What Worked: Real Wins Against Executive Overreach This Past Year
Why I refuse to give up
Over the last year, it’s been easy to feel like nothing worked — like resistance was futile, institutions failed, and the only meaningful outcome would be a dramatic ending that never came.
But that narrative isn’t accurate.
It’s incomplete.
And it risks discouraging the very civic pressure that did matter.
This isn’t a victory lap, and it’s not a claim that everything is fine. It’s a clear-eyed accounting of real wins, the kind that don’t always make headlines but still shape what power can and cannot do.
1. The Courts Intervened, Repeatedly
One of the most consistent constraints on executive overreach came from the judiciary. Not theatrically. Not perfectly. But functionally.
Federal courts issued injunctions, narrowed enforcement, demanded clearer justification, and, crucially, bought time.
That time mattered.
Courts blocked or paused actions related to:
Immigration enforcement and asylum restrictions
Attempts to expand executive authority without statutory backing
Retaliatory actions against institutions and individuals
In several cases, judges emphasized a fundamental but powerful principle: the executive branch may not act first and explain later when constitutional rights are involved.
These rulings didn’t always end policies permanently. But they:
Prevented immediate harm (in most cases)
Preserved due process (for most, this one is still being challenged)
Created records for future accountability (this is the most crucial item)
That is not failure.

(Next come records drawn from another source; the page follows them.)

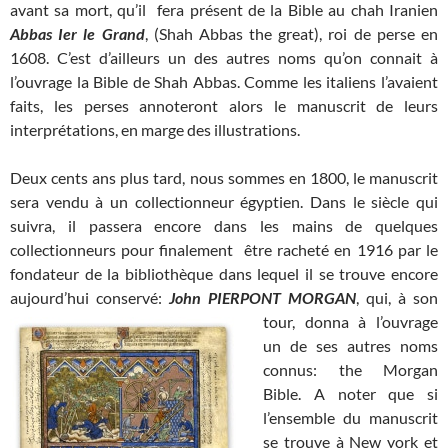
avant sa mort, qu’il fera présent de la Bible au chah Iranien
Abbas Ier le Grand
, (Shah Abbas the great), roi de perse en
1608. C’est d’ailleurs un des autres noms qu’on connait à
l’ouvrage la Bible de Shah Abbas. Comme les italiens l’avaient
faits, les perses annoteront alors le manuscrit de leurs
interprétations, en marge des illustrations.
Deux cents ans plus tard, nous sommes en 1800, le manuscrit
sera vendu à un collectionneur égyptien. Dans le siècle qui
suivra, il passera encore dans les mains de quelques
collectionneurs pour finalement être racheté en 1916 par le
fondateur de la bibliothèque dans lequel il se trouve encore
aujourd’hui conservé:
John
PIERPONT MORGAN
, qui, à son
tour, donna à l’ouvrage
un de ses autres noms
connus: the Morgan
Bible. A noter que si
l’ensemble du manuscrit
se trouve à New york et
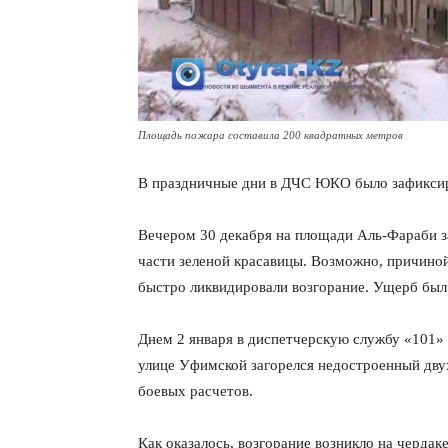
Площадь пожара составила 200 квадратных метров
В праздничные дни в ДЧС ЮКО было зафиксир
Вечером 30 декабря на площади Аль-Фараби за
части зеленой красавицы. Возможно, причино
быстро ликвидировали возгорание. Ущерб был 
Днем 2 января в диспетчерскую службу «101»
улице Уфимской загорелся недостроенный дву
боевых расчетов.
Как оказалось, возгорание возникло на чердак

That is the system functioning under stress.
2. Federalism Did What It Was Designed to Do
States and local governments did not simply wait for federal permission.
Attorneys general from multiple states filed coordinated lawsuits challenging executive actions they believed exceeded legal authority. Cities and states declined to participate in enforcement efforts that conflicted with local law or constitutional protections.

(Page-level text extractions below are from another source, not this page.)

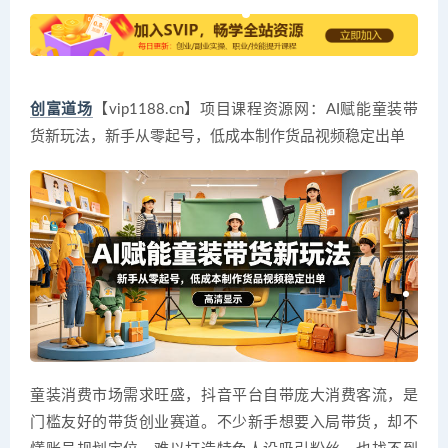
创富道场
【vip1188.cn】项目课程资源网：AI赋能童装带
货新玩法，新手从零起号，低成本制作货品视频稳定出单
童装消费市场需求旺盛，抖音平台自带庞大消费客流，是
门槛友好的带货创业赛道。不少新手想要入局带货，却不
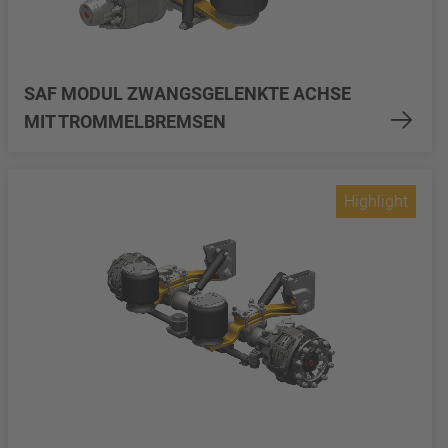
SAF MODUL ZWANGSGELENKTE ACHSE
MIT TROMMELBREMSEN
Highlight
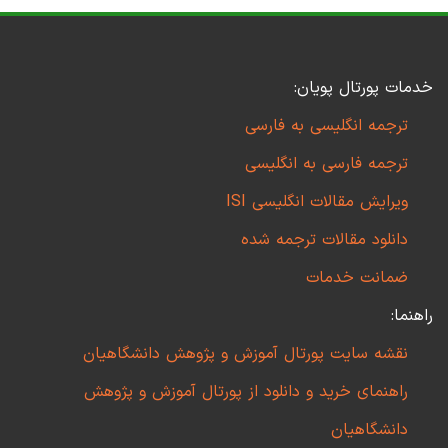
خدمات پورتال پویان:
ترجمه انگلیسی به فارسی
ترجمه فارسی به انگلیسی
ویرایش مقالات انگلیسی ISI
دانلود مقالات ترجمه شده
ضمانت خدمات
راهنما:
نقشه سایت پورتال آموزش و پژوهش دانشگاهیان
راهنمای خرید و دانلود از پورتال آموزش و پژوهش
دانشگاهیان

This wasn’t chaos. It was federalism, the distribution of power acting as a safeguard.
When one level of government overreaches, others are expected to push back.
And they did.
3. Protests Didn’t “Fix Everything,” But They Were Not Pointless
Protests are often judged unfairly: if they don’t produce immediate policy reversal, they’re labeled failures.
That’s not how protest works.
Over the past year, people showed up, not once, not just when it was trending, but repeatedly. In cities large and small. Across ideological, religious, and generational lines.
Those protests:
Forced sustained media attention
Accelerated court timelines
Shifted public framing
Made specific actions politically costly
Protest isn’t magic. But silence guarantees nothing changes.

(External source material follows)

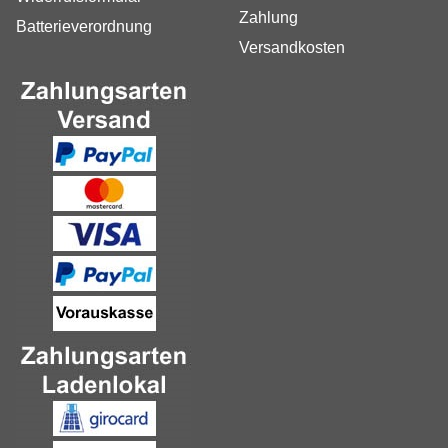
Zahlung
Batterieverordnung
Versandkosten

The continued presence of people in public spaces sent a clear message: these actions are being watched, recorded, and remembered.
4. Civil Society Held the Line
Some of the most essential work happened far from cameras.
Journalists continued publishing despite lawsuits and threats. Legal nonprofits expanded capacity almost overnight. Whistleblowers came forward knowing the personal cost.
Faith groups, mutual aid networks, and community organizations filled gaps left by federal policy that caused harm.
Democracy is not preserved by elections alone.
It’s preserved by people doing unglamorous work under pressure.
And that work continues.
5. Documentation Became a Form of Defense
Even when courts did not immediately rule against the administration, judges often required clearer records, narrower reasoning, and explicit justification.
That matters more than it sounds.
Those records:
Constrain future action
Shape how history is written
Enable later accountability
Power relies on opacity. Documentation disrupts that.
6. Why These Wins Still Matter, Even Without a Clean Ending
There’s a temptation to believe that if an administration remains in power, nothing done to challenge it counts.
That’s not how democratic systems work.
Wins aren’t always removal from office.
Sometimes they are:
Delays
Limits
Injunctions
Exposure
Precedent
Those outcomes shape what happens next, not just for one administration, but for every one that follows.
They narrow the range of what future leaders can attempt without consequence.
A Final Thought
Periods of democratic strain don’t announce themselves with clarity. They feel confusing, exhausting, and often discouraging.
But the story of the past year is not one of total collapse.
It’s a story of institutions bending, not breaking, and of people refusing to disengage even when the outcome felt uncertain.
That matters.
And it’s worth remembering, especially now.